The rain has been dripping through your apartment ceiling for so long that you no longer hear it as weather. It sounds like a clock now, one that measures hunger instead of time. Each drop hits the dented metal pot you placed beside Bruno’s mattress with a hollow ping, a cruel little reminder that everything in your life is patched, borrowed, or one bad day away from collapse.
Your son is burning up again.
At eight years old, Bruno should be outside scraping his knees and chasing other boys through the cracked courtyard behind the building, but instead he lies under a faded blanket, cheeks flushed with fever, breathing too fast. Every few minutes he shivers hard enough to shake the mattress springs, and each tremor cuts through you like wire. On the floor nearby, Elena sits cross-legged in a threadbare pink dress, brushing the tangles out of a doll with one arm missing, humming to herself in the sweet, distracted way children do when they haven’t yet learned how to count the size of a disaster.

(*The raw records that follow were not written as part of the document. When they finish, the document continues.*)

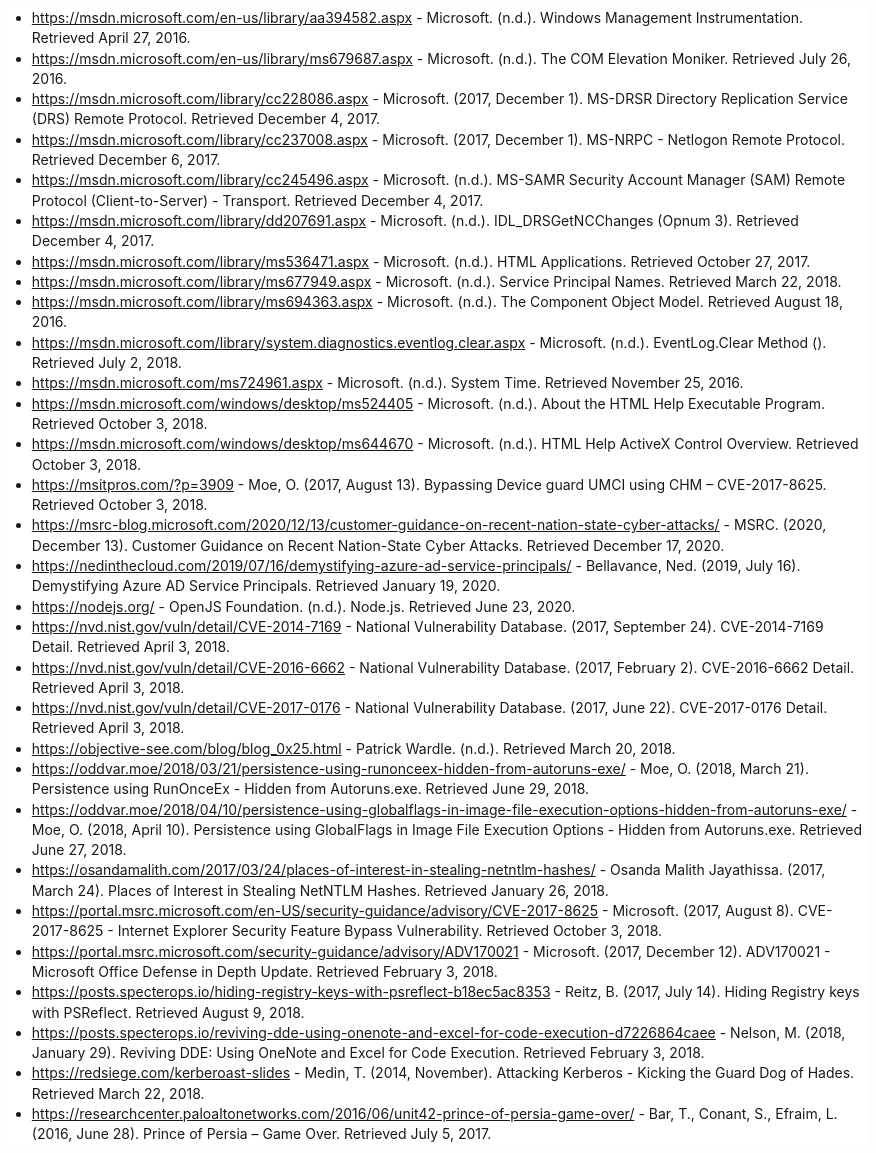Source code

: * https://msdn.microsoft.com/en-us/library/aa394582.aspx - Microsoft. (n.d.). Windows Management Instrumentation. Retrieved April 27, 2016.
* https://msdn.microsoft.com/en-us/library/ms679687.aspx - Microsoft. (n.d.). The COM Elevation Moniker. Retrieved July 26, 2016.
* https://msdn.microsoft.com/library/cc228086.aspx - Microsoft. (2017, December 1). MS-DRSR Directory Replication Service (DRS) Remote Protocol. Retrieved December 4, 2017.
* https://msdn.microsoft.com/library/cc237008.aspx - Microsoft. (2017, December 1). MS-NRPC - Netlogon Remote Protocol. Retrieved December 6, 2017.
* https://msdn.microsoft.com/library/cc245496.aspx - Microsoft. (n.d.). MS-SAMR Security Account Manager (SAM) Remote Protocol (Client-to-Server) - Transport. Retrieved December 4, 2017.
* https://msdn.microsoft.com/library/dd207691.aspx - Microsoft. (n.d.). IDL_DRSGetNCChanges (Opnum 3). Retrieved December 4, 2017.
* https://msdn.microsoft.com/library/ms536471.aspx - Microsoft. (n.d.). HTML Applications. Retrieved October 27, 2017.
* https://msdn.microsoft.com/library/ms677949.aspx - Microsoft. (n.d.). Service Principal Names. Retrieved March 22, 2018.
* https://msdn.microsoft.com/library/ms694363.aspx - Microsoft. (n.d.). The Component Object Model. Retrieved August 18, 2016.
* https://msdn.microsoft.com/library/system.diagnostics.eventlog.clear.aspx - Microsoft. (n.d.). EventLog.Clear Method (). Retrieved July 2, 2018.
* https://msdn.microsoft.com/ms724961.aspx - Microsoft. (n.d.). System Time. Retrieved November 25, 2016.
* https://msdn.microsoft.com/windows/desktop/ms524405 - Microsoft. (n.d.). About the HTML Help Executable Program. Retrieved October 3, 2018.
* https://msdn.microsoft.com/windows/desktop/ms644670 - Microsoft. (n.d.). HTML Help ActiveX Control Overview. Retrieved October 3, 2018.
* https://msitpros.com/?p=3909 - Moe, O. (2017, August 13). Bypassing Device guard UMCI using CHM – CVE-2017-8625. Retrieved October 3, 2018.
* https://msrc-blog.microsoft.com/2020/12/13/customer-guidance-on-recent-nation-state-cyber-attacks/ - MSRC. (2020, December 13). Customer Guidance on Recent Nation-State Cyber Attacks. Retrieved December 17, 2020.
* https://nedinthecloud.com/2019/07/16/demystifying-azure-ad-service-principals/ - Bellavance, Ned. (2019, July 16). Demystifying Azure AD Service Principals. Retrieved January 19, 2020.
* https://nodejs.org/ - OpenJS Foundation. (n.d.). Node.js. Retrieved June 23, 2020.
* https://nvd.nist.gov/vuln/detail/CVE-2014-7169 - National Vulnerability Database. (2017, September 24). CVE-2014-7169 Detail. Retrieved April 3, 2018.
* https://nvd.nist.gov/vuln/detail/CVE-2016-6662 - National Vulnerability Database. (2017, February 2). CVE-2016-6662 Detail. Retrieved April 3, 2018.
* https://nvd.nist.gov/vuln/detail/CVE-2017-0176 - National Vulnerability Database. (2017, June 22). CVE-2017-0176 Detail. Retrieved April 3, 2018.
* https://objective-see.com/blog/blog_0x25.html - Patrick Wardle. (n.d.). Retrieved March 20, 2018.
* https://oddvar.moe/2018/03/21/persistence-using-runonceex-hidden-from-autoruns-exe/ - Moe, O. (2018, March 21). Persistence using RunOnceEx - Hidden from Autoruns.exe. Retrieved June 29, 2018.
* https://oddvar.moe/2018/04/10/persistence-using-globalflags-in-image-file-execution-options-hidden-from-autoruns-exe/ - Moe, O. (2018, April 10). Persistence using GlobalFlags in Image File Execution Options - Hidden from Autoruns.exe. Retrieved June 27, 2018.
* https://osandamalith.com/2017/03/24/places-of-interest-in-stealing-netntlm-hashes/ - Osanda Malith Jayathissa. (2017, March 24). Places of Interest in Stealing NetNTLM Hashes. Retrieved January 26, 2018.
* https://portal.msrc.microsoft.com/en-US/security-guidance/advisory/CVE-2017-8625 - Microsoft. (2017, August 8). CVE-2017-8625 - Internet Explorer Security Feature Bypass Vulnerability. Retrieved October 3, 2018.
* https://portal.msrc.microsoft.com/security-guidance/advisory/ADV170021 - Microsoft. (2017, December 12). ADV170021 - Microsoft Office Defense in Depth Update. Retrieved February 3, 2018.
* https://posts.specterops.io/hiding-registry-keys-with-psreflect-b18ec5ac8353 - Reitz, B. (2017, July 14). Hiding Registry keys with PSReflect. Retrieved August 9, 2018.
* https://posts.specterops.io/reviving-dde-using-onenote-and-excel-for-code-execution-d7226864caee - Nelson, M. (2018, January 29). Reviving DDE: Using OneNote and Excel for Code Execution. Retrieved February 3, 2018.
* https://redsiege.com/kerberoast-slides - Medin, T. (2014, November). Attacking Kerberos - Kicking the Guard Dog of Hades. Retrieved March 22, 2018.
* https://researchcenter.paloaltonetworks.com/2016/06/unit42-prince-of-persia-game-over/ - Bar, T., Conant, S., Efraim, L. (2016, June 28). Prince of Persia – Game Over. Retrieved July 5, 2017.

You stand in the tiny kitchen and stare into an empty refrigerator.
Three days. That is how long it has been since there was anything real inside it besides a half bottle of mustard, stale baking soda, and the kind of hopelessness that seems to grow in cold white spaces. You have already sold your earrings, your grandmother’s watch, the winter coat you told yourself you could survive without, and the black heels you once wore to your cousin’s wedding back when you still believed there would be occasions in your life that required looking elegant. Bills have eaten everything. Rent has chewed through the rest.